One of my favorite quotes is from Susan Sarandon:
I look forward to being older, when what you look like becomes less and less an issue and what you are is the point.
What you are, is entirely the point.
3) The faster you accept them, the less you will be hurt by others
The reason why other people's comments affected me was because I had not accepted myself first. The moment I was able to bless my flaw and thank it for what it had given me, I found that what other people said had no power over me.
As Dr. Wayne Dyer said:
What other people think of me is none of my business.
What other people think of your physical appearance is none of your business. Next time someone commented on my teeth, I smiled even more, because what lay inside of me was so much more powerful and enduring than any physical flaw.
4) They help you realize that your greatest asset is self confidence
We all know one person that always seems to own a room as soon as they enter into it. While they may have good looks going for them, I can guarantee you that even more than that, they have self-confidence.
I recently had the pleasure of discovering the story of an amazing woman named Laxmi, a young girl in India who was brutally attacked with acid by a man. Though her face was disfigured, her spirit was not.

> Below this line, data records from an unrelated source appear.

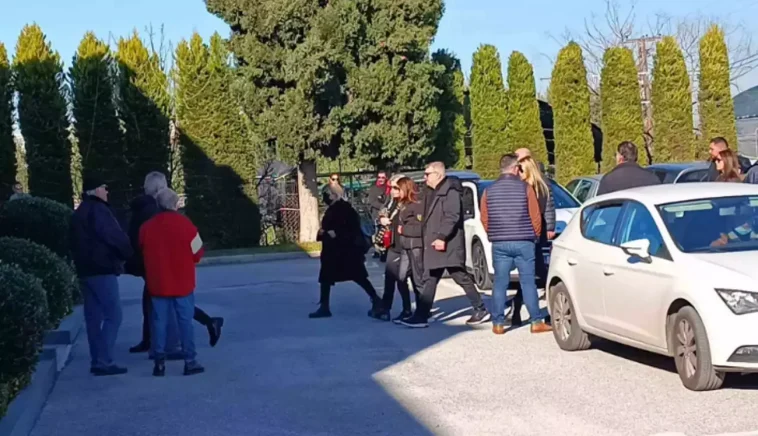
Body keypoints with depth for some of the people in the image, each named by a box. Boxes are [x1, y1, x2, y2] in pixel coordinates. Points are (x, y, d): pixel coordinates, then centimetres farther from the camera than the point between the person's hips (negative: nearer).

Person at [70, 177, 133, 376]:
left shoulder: (79, 213, 19)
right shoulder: (98, 210, -12)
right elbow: (116, 237, -16)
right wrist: (127, 254, -1)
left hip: (85, 270, 10)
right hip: (102, 270, -10)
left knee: (94, 316, 10)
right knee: (113, 315, -8)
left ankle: (97, 360, 12)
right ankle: (104, 361, -13)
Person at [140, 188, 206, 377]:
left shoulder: (146, 227, 1)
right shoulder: (184, 224, -9)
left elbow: (143, 254, 12)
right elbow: (197, 253, -4)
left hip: (157, 284, 3)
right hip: (182, 283, -3)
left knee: (159, 322, 7)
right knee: (185, 322, 3)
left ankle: (159, 362, 7)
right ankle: (190, 362, 3)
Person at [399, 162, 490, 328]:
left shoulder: (450, 192, -12)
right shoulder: (431, 193, 18)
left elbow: (452, 217, -21)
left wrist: (442, 237, -27)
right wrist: (427, 240, 14)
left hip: (448, 244, -10)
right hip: (433, 244, 10)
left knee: (462, 278, -3)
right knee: (430, 280, 8)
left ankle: (481, 310, 8)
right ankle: (421, 316, 10)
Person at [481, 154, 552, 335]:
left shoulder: (489, 190, 3)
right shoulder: (525, 187, -4)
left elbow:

They refuse to hide their faces because they radiate confidence and strength and show us what beauty really means. They stand in their own truth and let their light shine. Can anything be more beautiful?
This past month, the time had come to get new crowns put in as my older ones had gotten too old. When the dentist showed me my new shiny teeth, I started to weep.
I cried not because my flaw was no more. I cried for all it had given me. I cried because I was so thankful for the spark it lit inside of me, for the strength it gave me to be free from the opinions of others, and for the ability to define myself beyond my physical appearance.
I now know that whatever you perceive as a flaw has been given to you for a reason. You are meant to love it, accept it, and break free from the mental boundaries placed by society. It is not the flaw that is the problem, it is your feelings around it.
We are meant to stop striving to the ideals in magazines or TV shows. You are your greatest ideal, your greatest cheerleader.
Stand in your truth. Show the world that you are wonderfully made.